Australian Catholic University’s Dr Miles Pattenden recently published a short history of The Theology of Chocolate.
Dr Pattenden said chocolate’s history was an important part of the story of early modern globalisation and that the Catholic Church’s response to it reveals how the Church adapted to a fast-changing world.
“Chocolate has a history but, for Catholics, it also has a theology. Long and learned treatises were written about whether it was licit to consume it, and when.”
The Church was initially uncomfortable with its adherents’ drinking chocolate because the drink had been used as part of Aztec religious rituals.
The Aztecs regarded chocolate as gift of the gods and associated it with the human heart.
Many Maya and Mixtec images of human sacrificial victims show those victims as anthropomorphic cacao pods.
Such ideas and images hardly endeared chocolate to the first friars who crossed the Atlantic to convert indigenous peoples to Christianity.
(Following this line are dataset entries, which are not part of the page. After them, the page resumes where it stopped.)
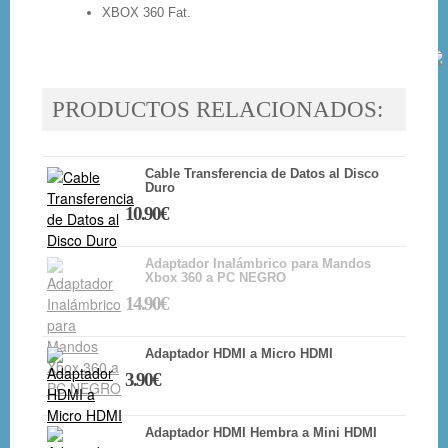
XBOX 360 Fat.
PRODUCTOS RELACIONADOS:
Cable Transferencia de Datos al Disco
Duro
10.90€
Adaptador Inalámbrico para Mandos
Xbox 360 a PC NEGRO
14.90€
Adaptador HDMI a Micro HDMI
3.90€
Adaptador HDMI Hembra a Mini HDMI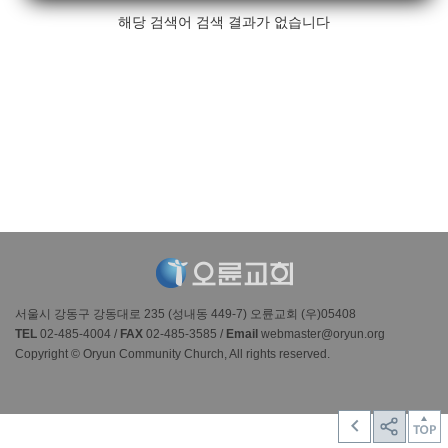
해당 검색어 검색 결과가 없습니다
서울시 강동구 강동대로 235 (성내동 449-7) 오륜교회 (우)05408
TEL
02-485-4004 /
FAX
02-485-3585 /
Email
webmaster@oryun.org
Copyright © Oryun Community Church, All rights reserved.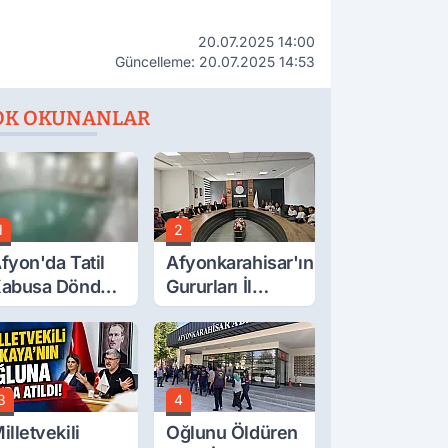
20.07.2025 14:00
Güncelleme: 20.07.2025 14:53
OK OKUNANLAR
1
2
fyon'da Tatil
Afyonkarahisar'ın
abusa Döndü,
Gururları İl
cı Son!
Müdürüyle
Buluştu
3
4
illetvekili
Oğlunu Öldüren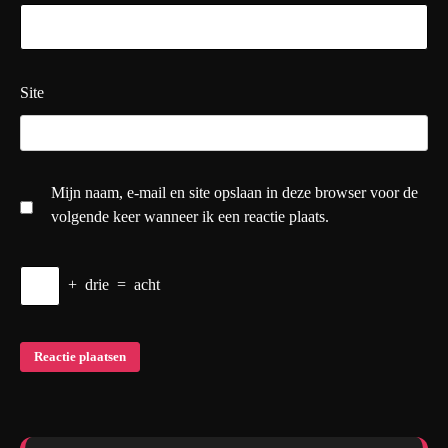
Site
Mijn naam, e-mail en site opslaan in deze browser voor de
volgende keer wanneer ik een reactie plaats.
+
drie
=
acht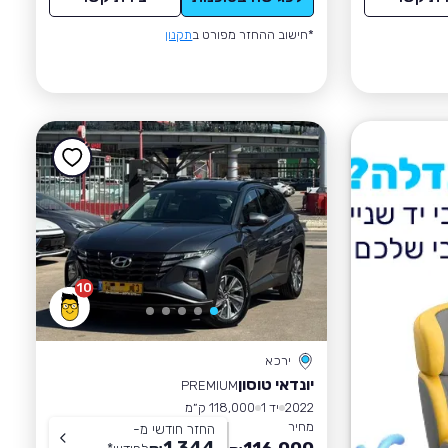
*חישוב ההחזר מפורט ב
תקנון
10
ירכא
יונדאי טוסון
PREMIUM
2022
יד 1
118,000 ק״מ
מחיר
החזר חודשי מ-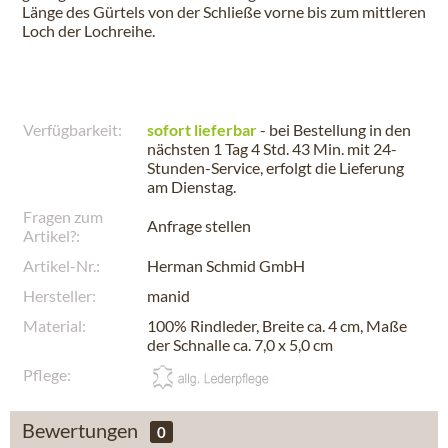
Länge des Gürtels von der Schließe vorne bis zum mittleren
Loch der Lochreihe.
Verfügbarkeit:
sofort lieferbar
- bei Bestellung in den
nächsten
1 Tag 4 Std. 43 Min.
mit 24-
Stunden-Service, erfolgt die Lieferung
am
Dienstag
.
Fragen zum
Anfrage stellen
Artikel?:
Artikel-Nr.:
Herman Schmid GmbH
Hersteller:
manid
Material:
100% Rindleder, Breite ca. 4 cm, Maße
der Schnalle ca. 7,0 x 5,0 cm
Pflege:
Bewertungen
0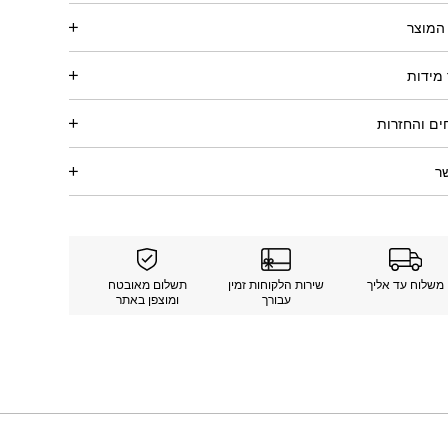
המוצר
מידות
ם והחזרות
ר
משלוח עד אליך
שירות הלקוחות זמין
תשלום מאובטח
עבורך
ומוצפן באתר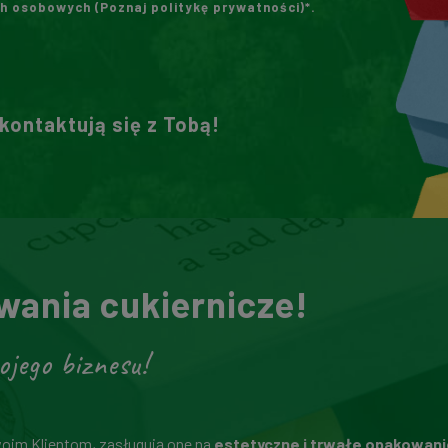
h osobowych (
Poznaj politykę prywatności
)*.
skontaktują się z Tobą!
ania cukiernicze!
ojego biznesu!
woim Klientom, zasługują one na
estetyczne i trwałe opakowani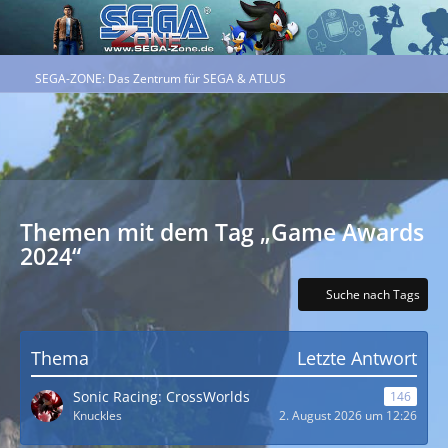
SEGA-ZONE: Das Zentrum für SEGA & ATLUS
Themen mit dem Tag „Game Awards
2024“
Suche nach Tags
Thema
Letzte Antwort
Sonic Racing: CrossWorlds
146
Knuckles
2. August 2026 um 12:26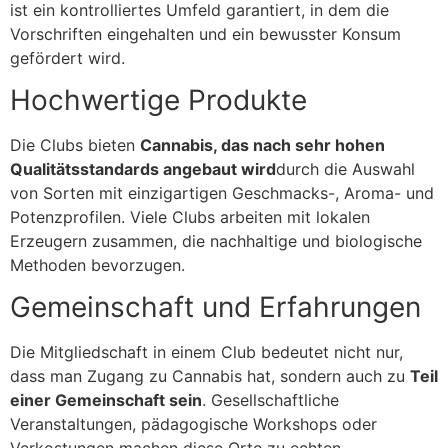
ist ein kontrolliertes Umfeld garantiert, in dem die
Vorschriften eingehalten und ein bewusster Konsum
gefördert wird.
Hochwertige Produkte
Die Clubs bieten
Cannabis, das nach sehr hohen
Qualitätsstandards angebaut wird
durch die Auswahl
von Sorten mit einzigartigen Geschmacks-, Aroma- und
Potenzprofilen. Viele Clubs arbeiten mit lokalen
Erzeugern zusammen, die nachhaltige und biologische
Methoden bevorzugen.
Gemeinschaft und Erfahrungen
Die Mitgliedschaft in einem Club bedeutet nicht nur,
dass man Zugang zu Cannabis hat, sondern auch zu
Teil
einer Gemeinschaft sein
. Gesellschaftliche
Veranstaltungen, pädagogische Workshops oder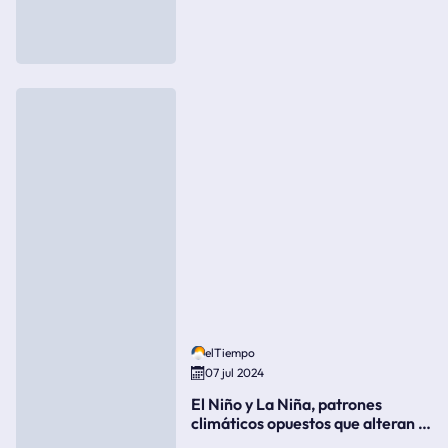
elTiempo
07 jul 2024
El Niño y La Niña, patrones
climáticos opuestos que alteran la
meteorología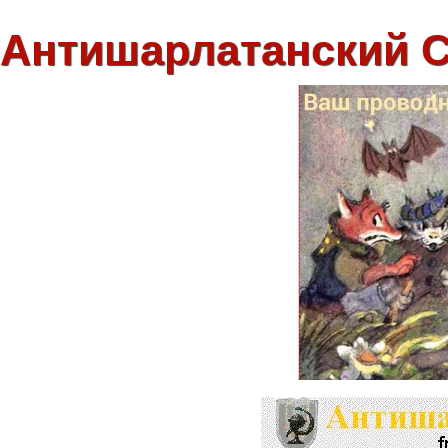
Антишарлатанский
Some wondered whether it could be appropriate for Christians to drink something so intimately associated with idolatry and ritual murder?
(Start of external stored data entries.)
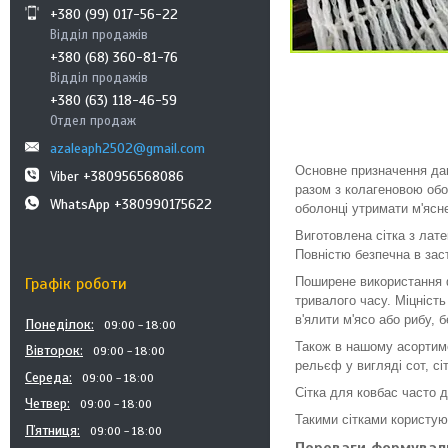
+380 (99) 017-56-22
Відділ продажів
+380 (68) 360-81-76
Відділ продажів
+380 (63) 118-46-59
Отдел продаж
azaleaph2502@gmail.com
Основне призначення дан
Viber +380956568086
разом з колагеновою обо
WhatsApp +380990175622
оболонці утримати м'ясн
Виготовлена сітка з лате
Повністю безпечна в зас
Графік роботи
Поширене використання ф
тривалого часу. Міцність
в'ялити м'ясо або рибу, б
Понеділок
09:00
18:00
Також в нашому асортиме
Вівторок
09:00
18:00
рельєф у вигляді сот, сітк
Середа
09:00
18:00
Сітка для ковбас часто 
Четвер
09:00
18:00
Такими сітками користуют
Пʼятниця
09:00
18:00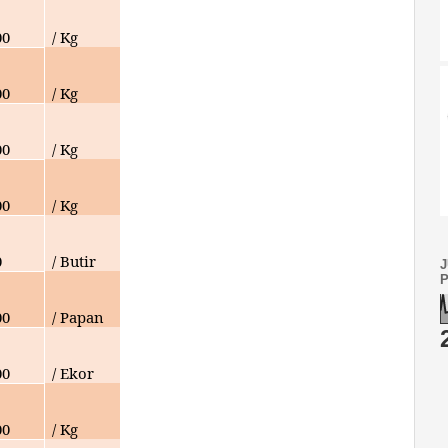
00
/ Kg
00
/ Kg
00
/ Kg
00
/ Kg
0
/ Butir
00
/ Papan
00
/ Ekor
00
/ Kg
On the other hand, some priests thought the use of chocolate in ritual could be effectively converted along with the users, and chocolate replaced wine in some American indigenous communities.
Another problem created by chocolate was how it should be treated in relation to laws of fasting and luxury.
The question of whether fasting religious ought to be allowed to drink chocolate was a matter of debate for more than 100 years. Was it a food or a drink? Did it break the spirit of the laws against luxuries even if it was not technically forbidden?
The Dominicans sent a representative to Rome in 1577 to seek Pope Gregory XIII’s opinions on a beverage he had neither seen nor tasted.
The Jesuits, who had developed commercial interests in cacao production and distribution, secured a 16-page opinion from Cardinal Francesco Maria Brancaccio on the use of chocolate.
The Carmelite sisters asked Pope Innocent XII for a dispensation to drink chocolate inside the walls of their convent.
Dr Pattenden said in the end none of the Church’s attempts to manage or restrict consumption of chocolate were effective. He said the popularity of chocolate, despite Church attempts to limit it, held lessons for how the Church works in practice.
“Chocolate’s acceptance into the Catholic diet was clearly less the result of what theologians or canon lawyers did or said than of the decisions of ordinary clergy and laity who drank it regardless. There are lessons in that for other things that the Church would have Catholics abstain from today such as smart phones and contraception in bed.”
Dr Miles Pattenden is a Senior Research Fellow in Medieval and Early Modern Studies at the Australian Catholic University.